Some courses may have prerequisites, for example to take course 0 you have to first take course 1, which is expressed as a pair: [0,1]
Given the total number of courses and a list of prerequisite pairs, return the ordering of courses you should take to finish all courses.
There may be multiple correct orders, you just need to return one of them. If it is impossible to finish all courses, return an empty array.
For example:
2, [[1,0]]
There are a total of 2 courses to take. To take course 1 you should have finished course 0. So the correct course order is [0,1]

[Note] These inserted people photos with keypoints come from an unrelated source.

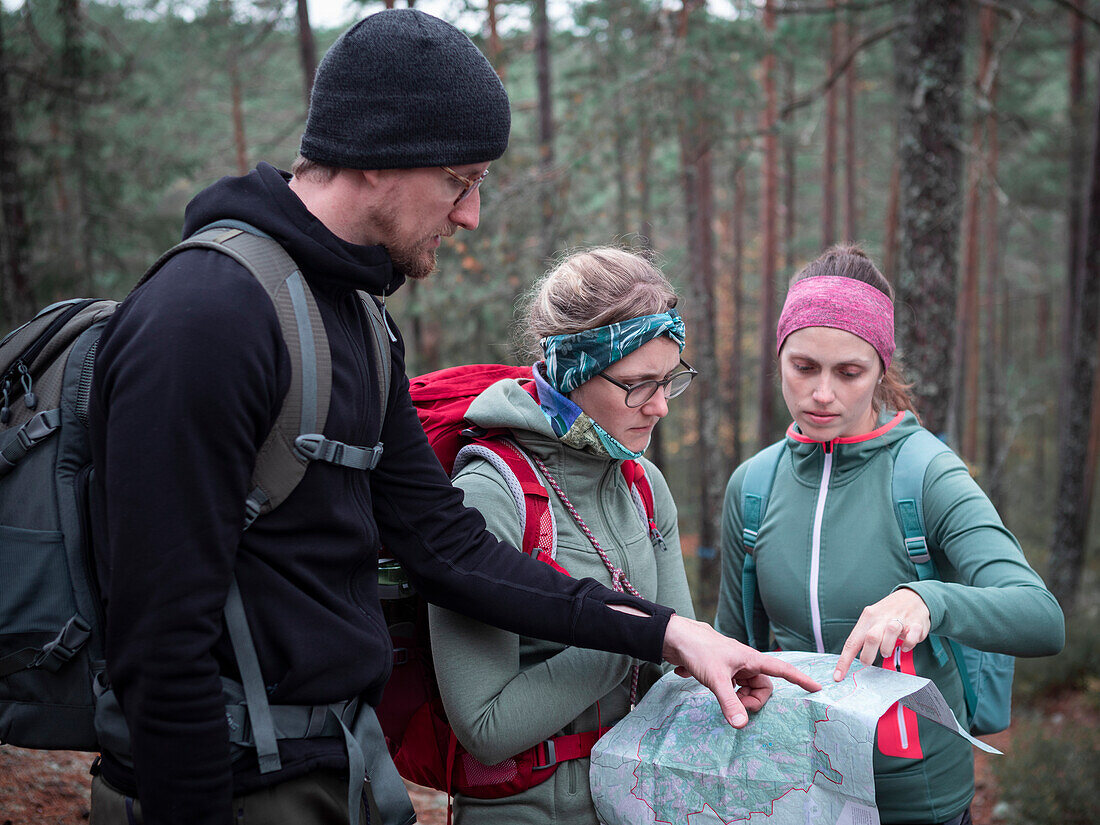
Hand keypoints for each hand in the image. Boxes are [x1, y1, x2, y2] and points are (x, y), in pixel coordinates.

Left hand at [661, 615, 821, 727]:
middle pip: (763, 687)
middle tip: (737, 705)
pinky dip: (724, 693)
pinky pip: (732, 688)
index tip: (817, 687)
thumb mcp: (716, 679)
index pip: (782, 670)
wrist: (675, 637)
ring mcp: (734, 667)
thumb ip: (729, 702)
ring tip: (721, 696)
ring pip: (747, 689)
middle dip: (753, 700)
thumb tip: (742, 725)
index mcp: (751, 659)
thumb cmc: (699, 650)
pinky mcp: (722, 671)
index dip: (800, 679)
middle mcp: (746, 663)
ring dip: (738, 698)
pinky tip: (704, 684)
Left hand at [833, 587, 930, 681]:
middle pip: (871, 638)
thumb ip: (864, 637)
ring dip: (887, 649)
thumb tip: (855, 660)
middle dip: (868, 656)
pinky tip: (905, 645)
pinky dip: (907, 645)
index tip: (838, 676)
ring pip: (890, 634)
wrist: (913, 597)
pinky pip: (911, 638)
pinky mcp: (916, 624)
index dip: (844, 661)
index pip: (852, 641)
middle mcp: (882, 617)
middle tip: (869, 661)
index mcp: (868, 617)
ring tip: (887, 651)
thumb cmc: (889, 613)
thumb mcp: (873, 619)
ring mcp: (899, 619)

4, [[1,0],[2,0],[3,1],[3,2]]
There are a total of 4 courses to take. To take course 3 you should have finished both courses 1 and 2. Both courses 1 and 2 should be taken after you finished course 0. So one correct course order is [0,1,2,3]. Another correct ordering is[0,2,1,3].
在Course Schedule 1的基础上输出一个可以完成所有课程的序列。只需要在递归完之后记录节点就可以了。代码如下:
public class Solution {
boolean[] onStack;
boolean[] isVisited;
LinkedList<Integer> list;
public int[] findOrder(int numCourses, int[][] prerequisites) {
int[] result = new int[numCourses];
list = new LinkedList<Integer>();
List<Integer>[] graph = new List[numCourses];
onStack = new boolean[numCourses];
isVisited = new boolean[numCourses];
for(int i = 0; i < prerequisites.length; i++) {
int key = prerequisites[i][1];
int value = prerequisites[i][0];
if(graph[key] == null) graph[key] = new ArrayList<Integer>();
graph[key].add(value);
}
for(int i = 0; i < numCourses; i++) {
if(isVisited[i] == false && hasCycle(i, graph) == true)
return new int[0];
}
for(int i = 0; i < list.size(); i++) {
result[i] = list.get(i);
}
return result;
}
public boolean hasCycle(int i, List<Integer>[] graph) {
boolean cycle = false;
onStack[i] = true;
isVisited[i] = true;
if(graph[i] != null) {
for(int c : graph[i]) {
if(isVisited[c] == false) {
cycle = hasCycle(c, graph);
if(cycle == true)
break;
} else if(onStack[c] == true) {
cycle = true;
break;
}
}
}
onStack[i] = false;
list.addFirst(i);
return cycle;
}
}